### Task brief
Your answer should hold each line of the material that contains the word "ProjectId".

### Working data
########

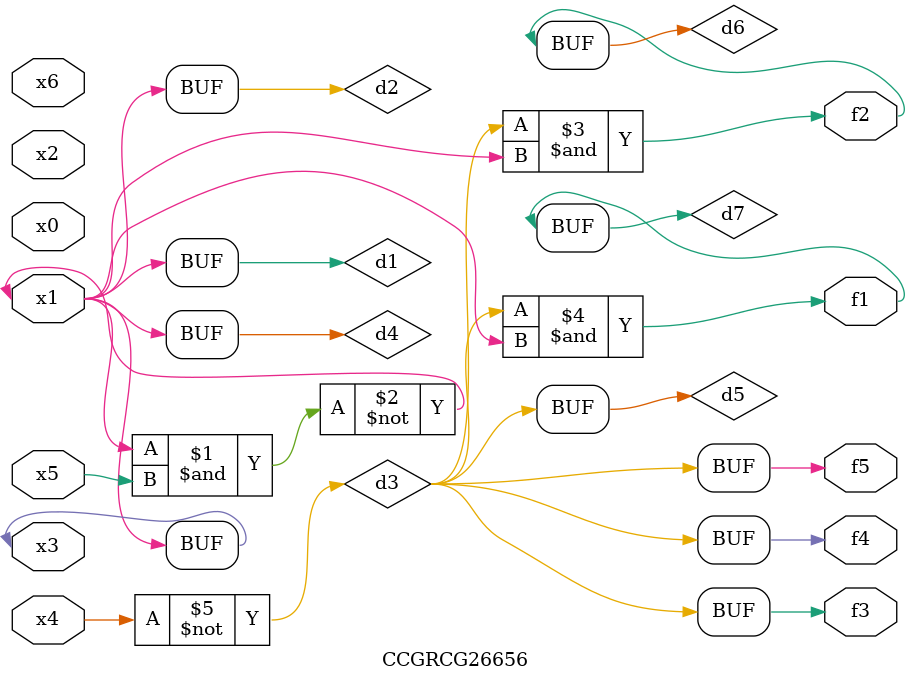
<source format=v>
module CCGRCG26656(
	input x0, x1, x2, x3, x4, x5, x6,
	output f1, f2, f3, f4, f5
);

	wire d1, d2, d3, d4, d5, d6, d7;

	buf (d1, x1, x3);
	nand (d2, x1, x5);
	not (d3, x4);
	buf (d4, d1, d2);
	buf (d5, d3);
	and (d6, d3, d4);
	and (d7, d3, d4);
	assign f1 = d7;
	assign f2 = d6;
	assign f3 = d5;
	assign f4 = d5;
	assign f5 = d5;
endmodule

</source>
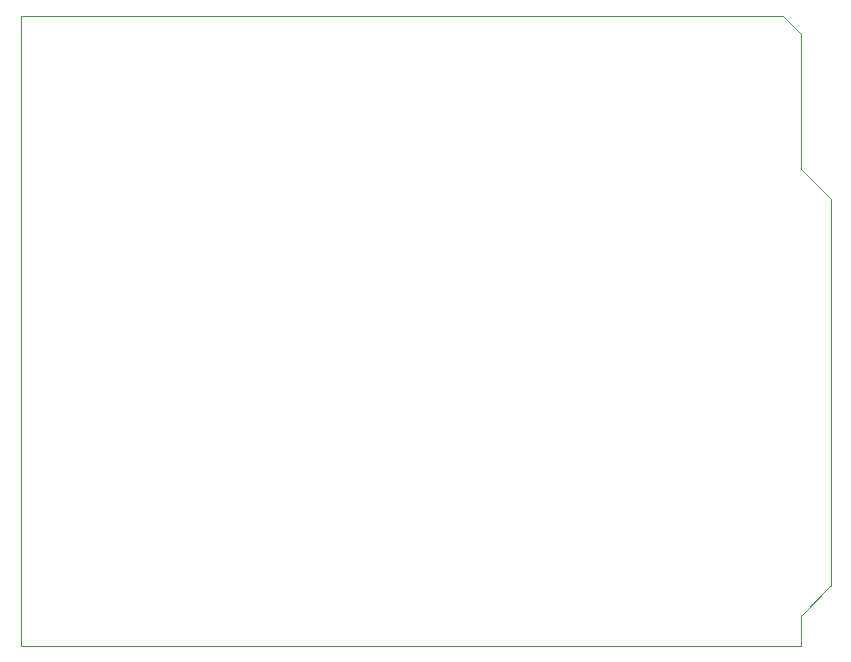
<source format=gbr>
%TF.GenerationSoftware,KiCad,Pcbnew,5.1.6-c6e7f7d~87~ubuntu19.10.1*%
%TF.CreationDate,2020-08-28T21:10:44+02:00*%
%TF.ProjectId,zephyr-ci-shield,7a657068-7972-42d6-9369-2d736869656c,1*%
%TF.SameCoordinates,Original*%
%TF.FileFunction,Profile,NP*%
%FSLAX46Y46*%
G04 Gerber Fmt 4.6, Leading zero omitted, Abs format (unit mm)*
G04 Created by KiCad (PCBNEW 5.1.6-c6e7f7d~87~ubuntu19.10.1) date 2020-08-28 21:10:44*
%MOMM*%
%LPD*%
G01*
G04 APERTURE LIST*
%TA.AperFunction,Profile*%
%ADD10C,0.050000*%
%TD*%
G04 APERTURE END LIST*
D10*
X164390000Y-70480000D02*
X164420000Y-70480000D01*
X164430000Y-70490000D02*
X164420000Y-70480000D01*
X165820000Y-71880000D02*
X164430000Y-70490000D01*
X165940000Y-72000000D02*
X165820000Y-71880000D01*
X165940000Y-72020000D02*
X165940000Y-72000000D01*
X165940000Y-83350000D02*
X165940000Y-72020000D01*
X165940000Y-83430000D02*
X165940000Y-83350000D01*
X168260000Y-85760000D02*
X165940000Y-83430000D01*
X168480000Y-85980000D02*
X168260000Y-85760000D01*
X168480000Y-85990000D02*
X168480000Y-85980000D01*
X168480000Y-86010000D02*
X168480000Y-85990000D01*
X168480000Y-118740000D02*
X168480000Y-86010000D01*
X168470000Y-118750000D02*
X168480000Y-118740000D01*
X165940000Y-121280000D02*
X168470000Y-118750000D01*
X165940000Y-121290000D02*
X165940000Y-121280000D01*
X165940000Y-123820000D02*
X165940000Y-121290000D01*
X165930000Y-123820000D02*
X165940000Y-123820000D01*
X99900000Y-123820000D02*
X165930000Y-123820000D01*
X99900000Y-123810000D02*
X99900000Y-123820000D01*
X99900000Y-70480000D02*
X99900000Y-123810000D01*
X164390000Y-70480000D02*
X99900000Y-70480000D01*
M02*

</source>
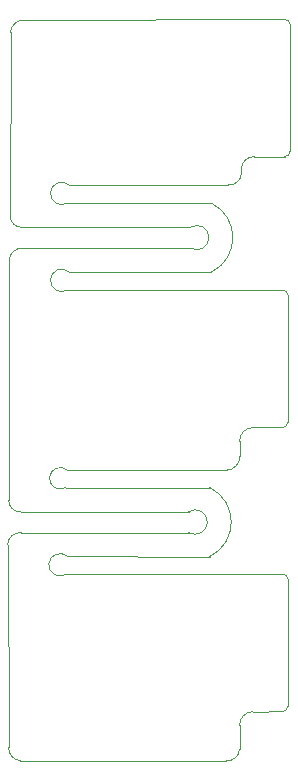
<source format=gbr>
%TF.GenerationSoftware,KiCad,Pcbnew,7.0.2*%
%TF.CreationDate,2024-09-11T13:34:27+02:00*%
%TF.ProjectId,column,636f6c75-6d6e-42e6-9b69-6361645f7063,rev?*%
%TF.SameCoordinates,Original*%
%TF.FileFunction,Profile,NP*%
%FSLAX46Y46*%
G04 Gerber Fmt 4.6, Leading zero omitted, Abs format (unit mm)*
G04 Created by KiCad (PCBNEW 7.0.2) date 2024-09-11 13:34:27*
%MOMM*%
%LPD*%
G01*
G04 APERTURE LIST*
%TA.AperFunction,Profile*%
%ADD10C,0.100000*%
%TD*%
G04 APERTURE END LIST*
D10*
X203403509Y-126502806D02*
X205923820Y-126498000D01*
X202285242Y-129674819D02*
X202273820Y-127673000D01*
X203403509Y-126502807D02*
G75*
G03*
X202273821Y-127673000I35353J-1164518D01*
G01*
X206389147Y-115324453D02*
G75*
G03*
X205915446Y-114875075I-450047J-47D01*
G01*
X206389097Y-115324453D02*
X206373198Y-126024349D01*
X205923820Y-126498019D02*
G75*
G03*
X206373197Y-126024349I-20J450019D01*
G01*
X203404689Y-102454806D02*
X205925000Y-102450000D01*
X202301180Y-104902000D02*
X202275000Y-103625000D01*
X203404689Y-102454807D02*
G75*
G03*
X202275001Y-103625000I35353J-1164518D01*
G01*
X206390276Y-91276453D02*
G75*
G03*
X205916626Y-90827076I-449999J0D01*
G01*
X206390277Y-91276453D02*
X206374378Y-101976349D01*
X205925000Y-102449999D02*
G75*
G03*
X206374377Y-101976349I0J449999D01*
G01*
X206565277Y-68351453D02*
X206549378Y-79051349D01*
X206565276Y-68351453D02*
G75*
G03*
X206091626Y-67902076I-449999J0D01*
G01*
X206100000Y-79524999D02*
G75*
G03*
X206549377Y-79051349I0J449999D01*
G01*
X203520125Y-79517777D02*
X206100000Y-79525000D01*
X202435730Y-80946814D02*
X202435730Y-80522756D01*
X203520125Y-79517777D02*
G75*
G03*
X202435730Y-80522756I-25814J-1059679D01*
G01*
X182720449Y-129540003D02*
G75*
G03*
X183725382Y-130659515I1059651J-59597D01*
G01*
X197983148Y-111350517D02*
G75*
G03*
X197983180Y-109572464I535152J889017D01*
G01*
X201298491Y-81926194D02*
X187836491Y-81926194D01*
X201171491Y-106072194D02*
X187701941Y-106072194D01*
X198117730Y-85493215D02*
X183870402Y-85508272D01*
X182865488Y-84508277D02*
G75*
G03*
X183870402Y-85508271I933212J-67123D01*
G01*
X182730833Y-108587517D02*
G75*
G03*
X183735852Y-109587520I933367J-66983D01*
G01*
X201148003Y-130679798D02*
X183725382Y-130659515D01*
X183782668Y-111350467D02*
G75*
G03*
X182645429Y-112366821I-64968J-1071733D01*
G01*
X199895718Y-89303191D02*
G75*
G03*
X199895730Y-83461215I-1446818J2920991D01*
G01*
X187701964Y-106072168D02*
G75*
G03*
X187569180Y-107540462I-603964J-685532D01*
G01*
X183917218Y-87271212D02*
G75*
G03*
X182779980Y-88287573I-64918J-1071788D01*
G01*
X182865423Y-84508272D02*
X182883491Y-68988194D01*
X201298490Y-81926202D02*
G75*
G03*
X202435729Y-80946814I100810J1032902D01*
G01*
X182645429Y-112366821D02*
X182720403Y-129540000D01*
X184020730Y-67983215D02*
X206091626Y-67902075D01*
X197983180Y-111350463D02*
X183782668Y-111350463D01*
X199761209Y-113382522D02*
G75*
G03*
X199761180Y-107540464I-1446809J2921022D01*
G01*
X201148008Y-130679734D02*
G75*
G03*
X202285242Y-129674819I76092J1059834D01*
G01*
X199895730Y-89303215D02*
X187836491Y-89281173D01*
X198117744Y-87271192D02*
G75*
G03*
X198117730Y-85493216I535056J888992D01*
G01*
X187836463Y-89281205D02*
G75*
G03*
X187703730Y-90816193I-623763J-719295D01*
G01*
X201171490Y-106072158D02*
G75*
G03*
X202301179Y-104902000I-35290J1164458D01*
G01*
X187836485Y-81926200D02*
G75*
G03*
X187703730Y-83461214I-623785J-719300D01*
G01*
X187569180Y-107540463D02*
X199761180Y-107540463D01*
X187703730Y-90816194D02*
X205916626Y-90827075D01*
X187703730Y-83461215D02*
X199895730Y-83461215D01*
X182779979Y-88287573D02*
X182730873Y-108587520D01*
X184020731Y-67983208D02*
G75*
G03*
X182883491Y-68988194I-76131J-1059792D01*
G01*
X198117730Y-87271215D02*
X183917218Y-87271215D01*
X187569180Y-114895442D02*
X205915446Y-114875075D01*
X187701969Y-113360389D02*
G75*
G03*
X187569180Y-114895442I-623769J-719311D01*
G01*
X197983180Y-109572463D02*
X183735852Y-109587520D01*
X199761180Y-113382463D02*
X187701941Y-113360421D01*
M02*

</source>
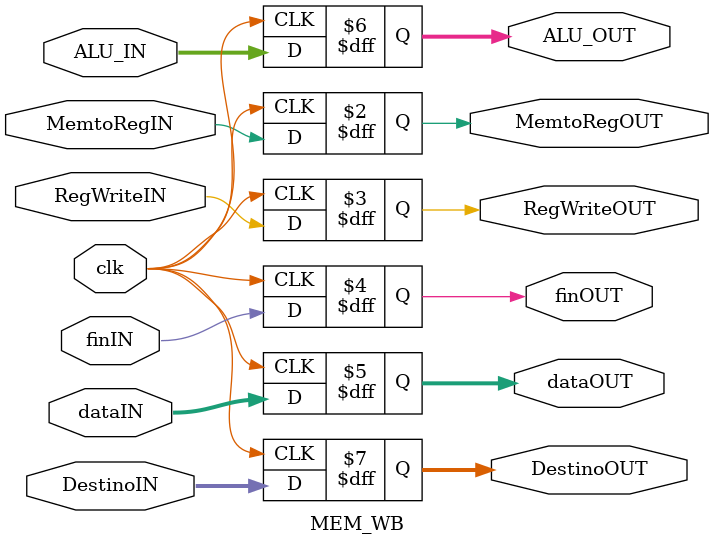
<source format=v>
`timescale 1ns / 1ps
module MEM_WB(
			input clk,
			input MemtoRegIN, RegWriteIN, finIN,
			input [31:0] dataIN, ALU_IN,
			input [4:0] DestinoIN,
			output reg MemtoRegOUT, RegWriteOUT, finOUT,		
			output reg [31:0] dataOUT, ALU_OUT,
			output reg [4:0] DestinoOUT
    );

always @ (posedge clk)
begin
	MemtoRegOUT <= MemtoRegIN;
	RegWriteOUT <= RegWriteIN;
	dataOUT <= dataIN;
	ALU_OUT <= ALU_IN;
	DestinoOUT <= DestinoIN;
	finOUT <= finIN;
end

endmodule

</source>
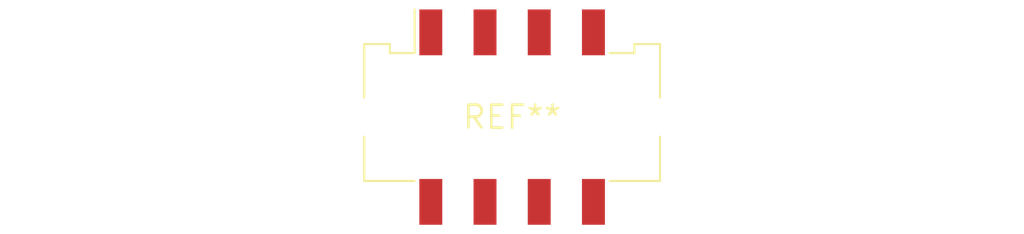
<source format=kicad_pcb>
(kicad_pcb (version 20240108) (generator pcbnew)

  (general
    (thickness 1.6)
  )

  (paper "A4")
  (layers
    (0 "F.Cu" signal)
    (31 "B.Cu" signal)
    (32 "B.Adhes" user "B.Adhesive")
    (33 "F.Adhes" user "F.Adhesive")
    (34 "B.Paste" user)
    (35 "F.Paste" user)
    (36 "B.SilkS" user "B.Silkscreen")
    (37 "F.SilkS" user "F.Silkscreen")
    (38 "B.Mask" user)
    (39 "F.Mask" user)
    (40 "Dwgs.User" user "User.Drawings")
    (41 "Cmts.User" user "User.Comments")
    (42 "Eco1.User" user "User.Eco1")
    (43 "Eco2.User" user "User.Eco2")
    (44 "Edge.Cuts" user)
    (45 "Margin" user)
    (46 "B.CrtYd" user "B.Courtyard")
    (47 "F.CrtYd" user "F.Courtyard")
    (48 "B.Fab" user)
    (49 "F.Fab" user)
    (50 "User.1" user)
    (51 "User.2" user)
    (52 "User.3" user)
    (53 "User.4" user)
    (54 "User.5" user)
    (55 "User.6" user)
    (56 "User.7" user)
    (57 "User.8" user)
    (58 "User.9" user)
  )

  (setup
    (pad_to_mask_clearance 0)
    (pcbplotparams
      (layerselection 0x00010fc_ffffffff)
      (plot_on_all_layers_selection 0x0000000_00000000)
      (disableapertmacros false)
      (usegerberextensions false)
      (usegerberattributes false)
      (usegerberadvancedattributes false)
      (creategerberjobfile false)
      (dashed_line_dash_ratio 12.000000)
      (dashed_line_gap_ratio 3.000000)
      (svgprecision 4)
      (plotframeref false)
      (viasonmask false)
      (mode 1)
      (useauxorigin false)
      (hpglpennumber 1)
      (hpglpenspeed 20)
      (hpglpendiameter 15.000000)
      (dxfpolygonmode false)
      (dxfimperialunits false)
      (dxfusepcbnewfont false)
      (psnegative false)
      (psa4output false)
      (plotreference false)
      (plotvalue false)
      (plotinvisibletext false)
      (sketchpadsonfab false)
      (subtractmaskfromsilk false)
      (outputformat 1)
      (mirror false)
      (drillshape 1)
      (scaleselection 1)
      (outputdirectory "")
    )
  )

  (net 0 "")

  (footprint "Molex_Micro-Fit_3.0_43045-0815_2x04_P3.00mm_Vertical" (layer "F.Cu") (at 0 0))

)

</source>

########

### Task answer
%TF.ProjectId,zephyr-ci-shield,7a657068-7972-42d6-9369-2d736869656c,1*%
%TF.ProjectId,column,636f6c75-6d6e-42e6-9b69-6361645f7063,rev?*%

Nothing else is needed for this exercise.